Personne n’aime devoir passer à la question, être suspecté et ne pas être cru sur parole. Surtout si l’on exerce ou on a exercé des fonctions très importantes. Des médias aiment bien les jeux du cirque et ont besoin d’aveu en direct ou de filmer les affres de l’individu que l’on présente comme quasi coupable, c’est plus vendeur. Le journaliste professionnel et digne de ce nom, recoupe ses sources et les faits, ne s’en tient pas à l’apparence  et prend des précautions dans son information, a de la retenue dans ses propos  et attend la décision finale des juges pour conclure. Il doit agir sous le prisme de la responsabilité. Souvent ce qui est écrit dans le journal ou diffusé à la télévision est pris pour argent comptant, comme la vérité. Mais ce n’est souvent que celle du moment, partielle voire partiale. Personne n’est au-dessus des lois, ni au-dessous d’ailleurs. Les juges non plus qui ne demandent rien sauf de pouvoir exercer leurs difficiles fonctions en toute sérénité et avec les moyens que le budget actuel de la justice - scandaleusement trop bas - leur donne. Si les juges devenaient un pouvoir judiciaire il faudrait s’interroger sur leur légitimité et leurs responsabilités. C’est un autre débat .Et relativisons. On a vu des élus condamnés reprendre leurs activités et se faire réélire : laissons le citoyen décider entre morale et politique.

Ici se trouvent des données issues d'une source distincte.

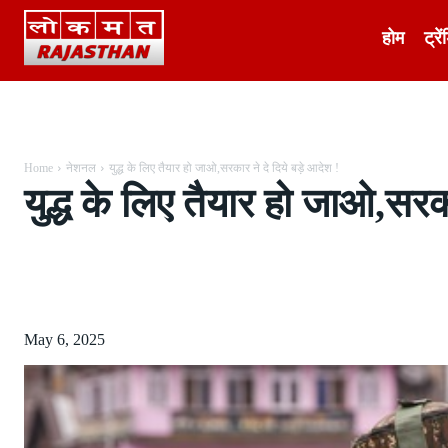
होम
ट्रें
Home
नेशनल
युद्ध के लिए तैयार हो जाओ,सरकार ने दे दिये बड़े आदेश !
युद्ध के लिए तैयार हो जाओ,सरका
Share
May 6, 2025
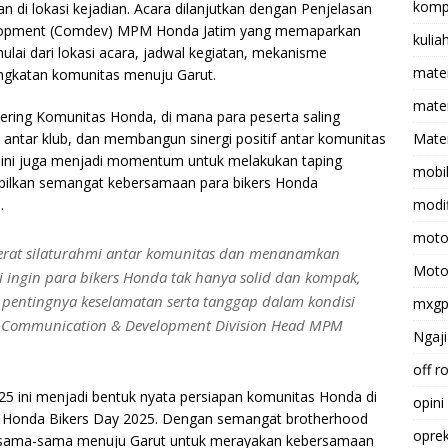
komp
n di lokasi kejadian. Acara dilanjutkan dengan Penjelasan
elopment (Comdev) MPM Honda Jatim yang memaparkan
kulia
ulai dari lokasi acara, jadwal kegiatan, mekanisme
mate
angkatan komunitas menuju Garut.
matem
ering Komunitas Honda, di mana para peserta saling
ntar klub, dan membangun sinergi positif antar komunitas
Mater
a ini juga menjadi momentum untuk melakukan taping
mobi
ilkan semangat kebersamaan para bikers Honda
.
modif
moto
erat silaturahmi antar komunitas dan menanamkan
Moto
 ingin para bikers Honda tak hanya solid dan kompak,
n pentingnya keselamatan serta tanggap dalam kondisi
mxg
ing Communication & Development Division Head MPM
Ngaji
off r
 ini menjadi bentuk nyata persiapan komunitas Honda di
opini
 Honda Bikers Day 2025. Dengan semangat brotherhood
opre
ersama-sama menuju Garut untuk merayakan kebersamaan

Il faudra bien qu’un jour, sans passion, nous débattions de la place de la justice en général dans notre société ; du caractère inquisitoire (avec juge d’instruction) ou accusatoire (comme dans les pays anglo-saxons où le procureur doit faire la preuve de ses accusations) de notre justice pénale. En attendant suivons les péripéties qui concernent le monde politique et réfléchissons par nous mêmes.

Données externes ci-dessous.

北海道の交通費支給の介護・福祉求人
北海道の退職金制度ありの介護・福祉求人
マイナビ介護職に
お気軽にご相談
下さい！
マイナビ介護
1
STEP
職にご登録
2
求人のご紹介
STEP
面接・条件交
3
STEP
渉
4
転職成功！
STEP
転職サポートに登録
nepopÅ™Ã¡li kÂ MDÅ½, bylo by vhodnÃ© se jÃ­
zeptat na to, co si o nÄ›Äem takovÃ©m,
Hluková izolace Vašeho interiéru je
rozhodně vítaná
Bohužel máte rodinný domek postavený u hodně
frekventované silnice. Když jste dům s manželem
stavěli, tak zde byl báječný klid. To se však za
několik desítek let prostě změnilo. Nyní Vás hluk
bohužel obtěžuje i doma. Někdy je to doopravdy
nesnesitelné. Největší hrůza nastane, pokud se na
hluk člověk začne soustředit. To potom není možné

Comme l’hirondelle  la justice ne fera pas le printemps en mai 2017. Mais elle peut couvrir d’un manteau d’hiver divers postulants à la présidence de la république, ce qui les entravera dans leurs envolées pour nous convaincre. »

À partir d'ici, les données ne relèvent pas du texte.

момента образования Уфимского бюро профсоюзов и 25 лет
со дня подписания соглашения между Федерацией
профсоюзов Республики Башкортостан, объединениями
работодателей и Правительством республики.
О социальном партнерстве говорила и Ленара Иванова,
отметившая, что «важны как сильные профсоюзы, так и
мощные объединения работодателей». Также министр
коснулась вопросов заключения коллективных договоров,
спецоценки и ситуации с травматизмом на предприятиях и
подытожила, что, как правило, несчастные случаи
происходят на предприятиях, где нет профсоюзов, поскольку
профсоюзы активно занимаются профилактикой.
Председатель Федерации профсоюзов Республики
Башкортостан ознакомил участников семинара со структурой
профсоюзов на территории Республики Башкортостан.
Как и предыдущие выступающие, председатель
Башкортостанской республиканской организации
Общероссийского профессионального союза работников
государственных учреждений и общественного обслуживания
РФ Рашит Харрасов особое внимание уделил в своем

Nous sommes le 5 septembre 2016. Je ne change pas une ligne de ce que j’avais écrit. Mis en examen, témoins assistés, condamnés il y a longtemps, poursuivis de diverses manières par le fisc ou autre, qu’on le sache pour certains ou que l’on le taise pour d’autres, l’homme ou la femme politique doit donner l’exemple. Il ne s’agit pas pour moi –qui ne suis qu’un quidam et n’est candidat à rien -de donner des leçons de morale car c’est facile quand on n’exerce aucune responsabilité. Mais je ne veux pas  que l’on se tourne vers les populistes, ceux qui ont la «  moraline » à la bouche comme le dénonçait NIETZSCHE, et qui ne font pas mieux . La vertu doit aussi être à l’ordre du jour des prochains débats, avec de la cohérence et de la modestie. Les français jugeront par leurs votes.